Syahrazad menawarkan diri menjadi istri raja, namun bukan untuk mati — melainkan untuk menyelamatkan nyawa perempuan lain. Ia punya rencana: setiap malam akan menceritakan kisah yang begitu menarik, sehingga raja menunda eksekusinya demi mendengar kelanjutannya.

Dan begitulah, malam demi malam, Syahrazad mulai bercerita…

Malam Pertama: Tentang Seorang Pedagang dan Hewan-Hewannya

Alkisah, di suatu negeri, hiduplah seorang pedagang kaya yang memiliki banyak harta, ternak, dan sawah ladang. Ia adalah orang baik hati yang tak hanya memperhatikan kekayaannya, tapi juga merawat binatang-binatangnya dengan penuh kasih.

Di antara semua hewannya, dua yang paling mencolok adalah seekor lembu yang kuat dan rajin, dan seekor keledai yang malas tapi cerdik. Si lembu setiap hari membajak sawah, menarik bajak sepanjang hari di bawah terik matahari. Sementara si keledai hanya membawa barang ringan dan beristirahat di kandang yang sejuk.

Pedagang ini memiliki kelebihan unik: ia bisa memahami bahasa binatang, berkat suatu rahmat dari langit. Tapi ada syarat berat: jika ia mengungkapkan pada siapa pun bahwa ia bisa memahami mereka, ia akan mati seketika.

Pedagang itu sering duduk di kandang, memperhatikan dan mendengarkan percakapan antara lembu dan keledai. Ia hanya tersenyum dalam diam, karena ia tak boleh mengatakan apa-apa pada siapa pun.

Obrolan di Kandang: Si Keledai Memberi Nasihat

Suatu malam, ketika suasana tenang dan pemilik sedang duduk diam, si lembu berkata pada keledai dengan nada sedih:

“Saudaraku, hidupku ini sungguh berat. Aku membanting tulang setiap hari, menarik bajak tanpa henti. Sementara kau duduk santai, makan enak, dan tidak pernah bekerja. Nasibku tak adil.”

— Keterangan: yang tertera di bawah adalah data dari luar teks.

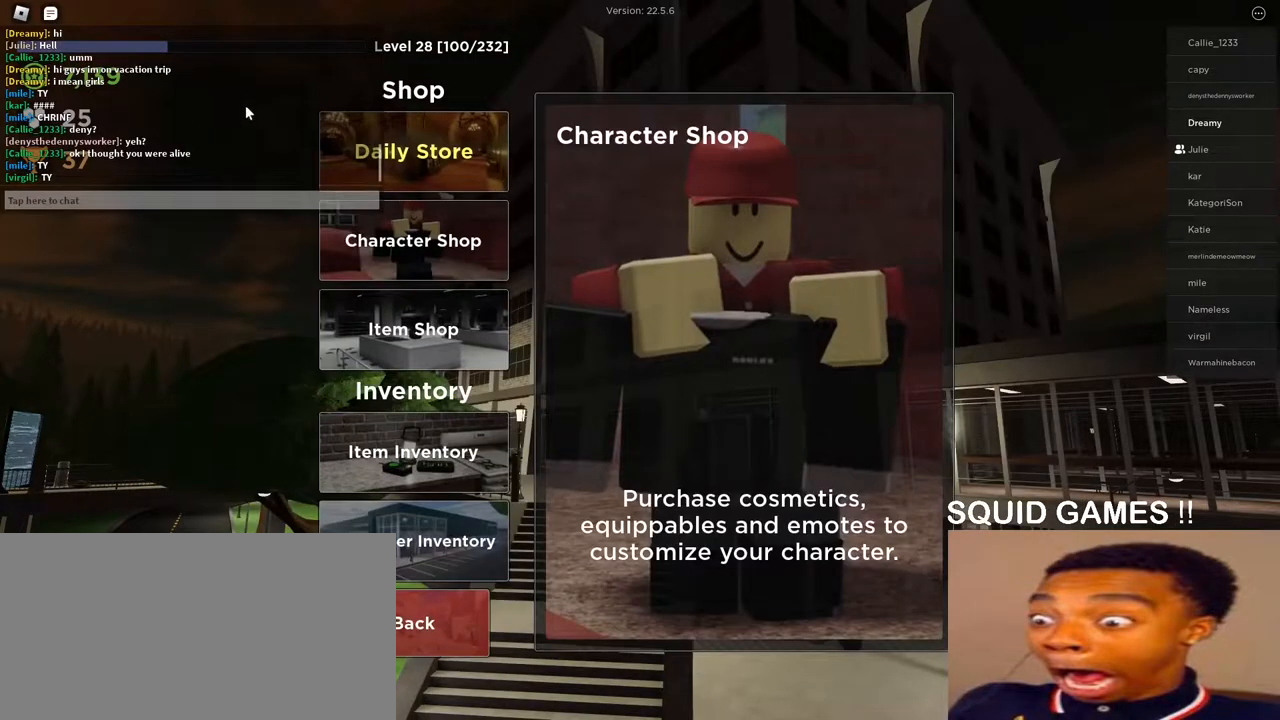
{"keys": [], "mouse": [], "events": []}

Keledai, yang memang cerdik dan pandai berkata-kata, tersenyum lalu menjawab:

“Wahai lembu yang baik, kau bodoh kalau terus-menerus membiarkan manusia memperalatmu. Dengarlah saranku. Besok, berpura-puralah sakit. Jangan makan. Jangan berdiri. Baringkan dirimu dan gelisahlah seolah kau sedang sekarat. Mereka akan mengira kau tidak bisa bekerja, lalu membiarkanmu istirahat.”

Lembu itu terdiam dan tampak berpikir keras. Pedagang yang mendengar semua itu hanya tersenyum, menahan tawa.

Keesokan Hari: Si Lembu Menjalankan Rencana

Keesokan paginya, pelayan datang hendak mengajak si lembu membajak ladang. Tapi lembu itu benar-benar mengikuti saran keledai. Ia menolak berdiri, menggeleng-gelengkan kepala, bahkan menjatuhkan dirinya ke tanah. Mulutnya tidak menyentuh makanan, dan napasnya dibuat berat, seperti akan mati.

Pelayan panik, lalu melaporkan pada sang pedagang:

“Tuanku, lembu kita sakit keras. Tampaknya tidak bisa bekerja.”

Sang pedagang mengangguk seolah prihatin, padahal dalam hatinya ia menahan tawa karena tahu sumber rencana itu. Ia lalu berkata:

“Kalau begitu, biarkan si keledai yang menarik bajak hari ini.”

Pelayan pun menurut.

Keledai Menyesal

Keledai yang sedang asyik bersantai tiba-tiba ditarik keluar dari kandang. Ia diberi bajak, dan dipaksa membajak ladang dari pagi hingga sore. Keringatnya bercucuran. Punggungnya sakit. Ia menyesal memberi saran pada lembu.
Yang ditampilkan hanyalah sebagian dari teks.